It all starts off so well. In an effort to get yourself feeling super-healthy, you trot off to your local health food store and stock up with a shedload of vitamins. You begin taking them and then…nothing. You don’t feel any different. In frustration, you shove them to the back of the drawer and vow not to waste your time and money again.

Investing in supplements can be an expensive business. A high quality one-a-day multi-vit/mineral can work out to be as much as £30 p/month. That’s on the way to a monthly gym membership in one little pill. So what are you doing wrong? Is it the pill, or you?

David Crooks, technical manager for Solgar US and EU, a nutraceuticals company that also sells widely in the UK stores like Boots and Holland & Barratt, says; ‘It’s worth investing in supplements that work, rather than wasting money on those that don’t’. Of course, all supplement companies want us to spend more, but Crooks has a point.

The truth is, to get value for money from supplements, you need to look at a whole range of issues, the first of which is what you’re buying and how much you’re spending as this directly impacts on dose and formulation. Then there are other things like what time you take your supplements, whether you take them with food and in what combination that are also important Get one of these factors wrong and you are as good as flushing your tablets or capsules down the loo. Get them right and supplements can really make a huge difference to how you look and feel.
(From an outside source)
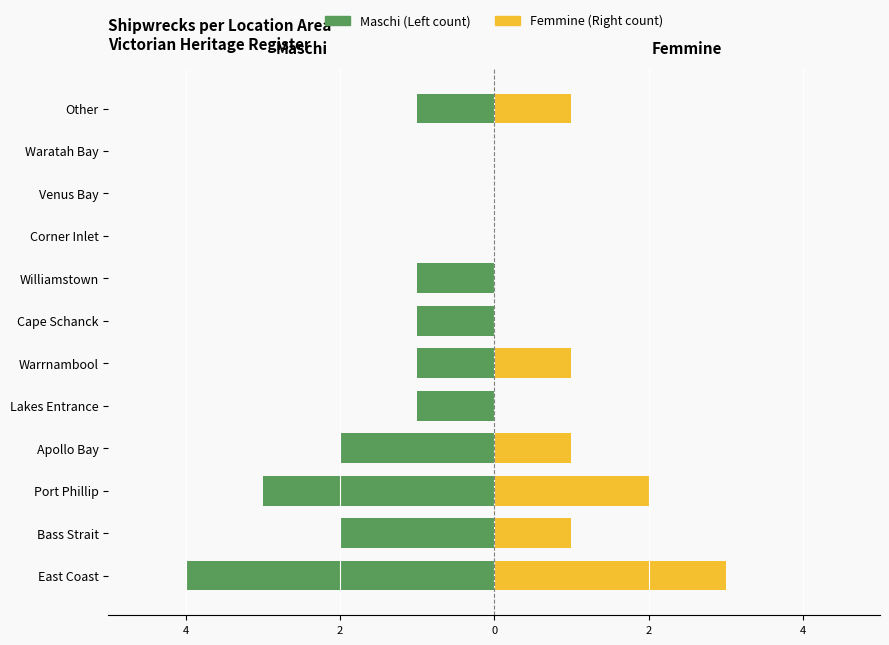

Between East Coast and Waratah Bay, which is larger?

Waratah Bay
So how do you get the biggest bang for your health supplement buck? Nutritionist Alessandro Ferretti, of Equilibria Health on London’s Harley Street, advises: ‘Invest in a good quality multi and spread it, that is take it every other day, rather than a cheap one every day’. Here are our other top tips.

  1. Be patient.
    You should allow at least 12 weeks for a multi-vit/mineral to work, although you may feel the difference from Omega 3 fats in 3 – 4 weeks.
  2. Think about your digestion.
    Health supplements, like food, have to be digested. However, if your stomach acid is low because of stress, you are a smoker or have a poor diet, you cannot do this. Address your stress, improve your diet and consider taking separate HCL tablets at meals.
  3. The piggyback effect.
    For vitamins and minerals to be absorbed, they often need a piggyback from a carrier molecule, called a ‘chelate’. Cheap vits/mins use cheap chelates which are more difficult for the body to ‘unhook’ and you may not get the full dose of the vit/mineral you have paid for. Less effective chelates are marked oxide or carbonate on the label. Mid-priced chelates include citrates and malates. Top of the range chelates which deliver the maximum dose are marked bisglycinate.
  4. Look at the dose.
    It may be that the reason you don’t feel any different is because the dose is too low. This can be a particular problem with multi-vits/mins. Use a multi as a basic, but top up with key single nutrients such as D3, vitamin C, zinc or a B complex.
  5. Take with food.
    All health supplements work better with food. This goes double for friendly bacteria which can be killed by stomach acid if taken on an empty stomach. The only exception to this is single amino acids such as glucosamine (for joints if you work out a lot) or 5HTP (for mood) which should be separated from food.
  6. 2 + 2 = 5
    Nutrients work in combination so tipping a load of one vitamin or mineral into your system is rarely effective. A balanced programme of a multi, plus key top up nutrients, will work better. Some nutrients actually make others work better. Take vitamin D3 to bump up the effect of calcium if you want to strengthen your skeleton, or, to give yourself an energy boost, take Vitamin C with iron.
  7. Spread your supplements.
    It may be convenient to take everything in one pill, but any excess of water-soluble nutrients such as vitamin C and the B vits will simply be weed away. Split your dose to two or three p/day to get the best absorption.
  8. Timing is everything.
    Certain supplements work best am or pm. B vits and those containing the amino acid tyrosine are regarded as ‘excitatory’. They can turbo charge you so should not take them at night. Others, such as theanine, magnesium or 5HTP may have an almost tranquilising effect so are best at night.